| Problem requirements |
Keep each entry exactly as written when you repeat it, and skip the images.

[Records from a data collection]
%%
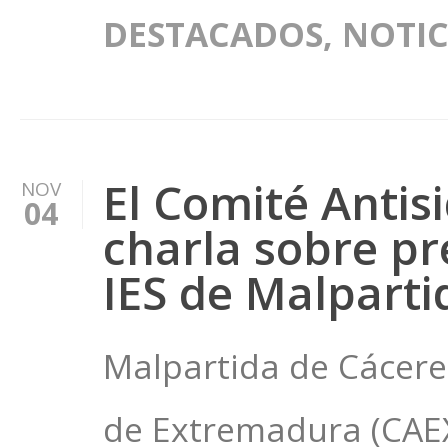
DESTACADOS
,
NOTIC
El Comité Anti
NOV
04
charla sobre pre
IES de Malparti
Malpartida de Cácere
de Extremadura (CAEX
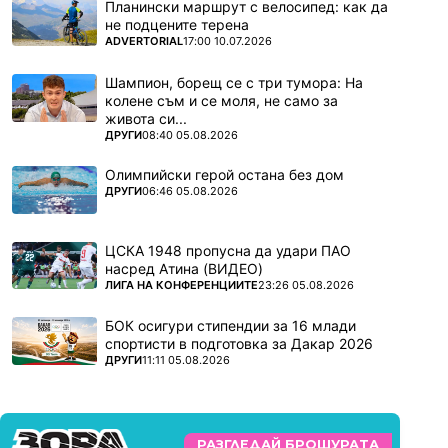
Планински маршрут с велосипед: как да
не подцените терена
ПОВЕЧЕ ОТ
ADVERTORIAL
17:00 10.07.2026
Шампион, борещ се с три тумора: На
колене съм и се моля, не само за
живота си...
ПОВЕЧЕ ОТ
ДРУГИ
08:40 05.08.2026
Олимпийски герой остана без дом
ПОВЕЧЕ ОТ
ДРУГИ
06:46 05.08.2026
ЦСКА 1948 пропусна да удари ПАО
насред Атина (ВИДЕО)
ПОВЕЧЕ ОТ
ЛИГА НА КОНФЕРЕНЦИИТЕ
23:26 05.08.2026
БОК осигури стипендии за 16 млади
спортисти в подготовка за Дакар 2026
ПОВЕЧЕ ОТ
ДРУГИ
11:11 05.08.2026
РАЗГЛЕДАЙ БРОШУРАТА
%%
| Result of this task |
DESTACADOS
,
NOTIC
El Comité Anti
NOV
04
charla sobre pre
IES de Malparti
Malpartida de Cácere
de Extremadura (CAEX
Планински маршрут с велосипед: как да
не подцените терена
ПОВЕЧЕ ОТ
ADVERTORIAL
17:00 10.07.2026
Шампион, борещ се с три тумора: На
колене съм и се моля, не само за
живота си...
ПОВЕЧЕ ОТ
ДРУГИ
08:40 05.08.2026
Олимпийски герой остана без дом
ПОВЕЧЕ ОТ
ДРУГИ
06:46 05.08.2026
ЦСКА 1948 пропусна да удари ПАО
насред Атина (ВИДЕО)
ПОВЕЧЕ ОТ
ЛИГА НА КОНФЕРЕНЦИИТЕ
23:26 05.08.2026
БОК осигури стипендии за 16 млади
спортисти в подготовка за Дакар 2026
ПОВЕЧЕ ОТ
ДРУГИ
11:11 05.08.2026
РАЗГЛЕДАЙ БРОШУРАТА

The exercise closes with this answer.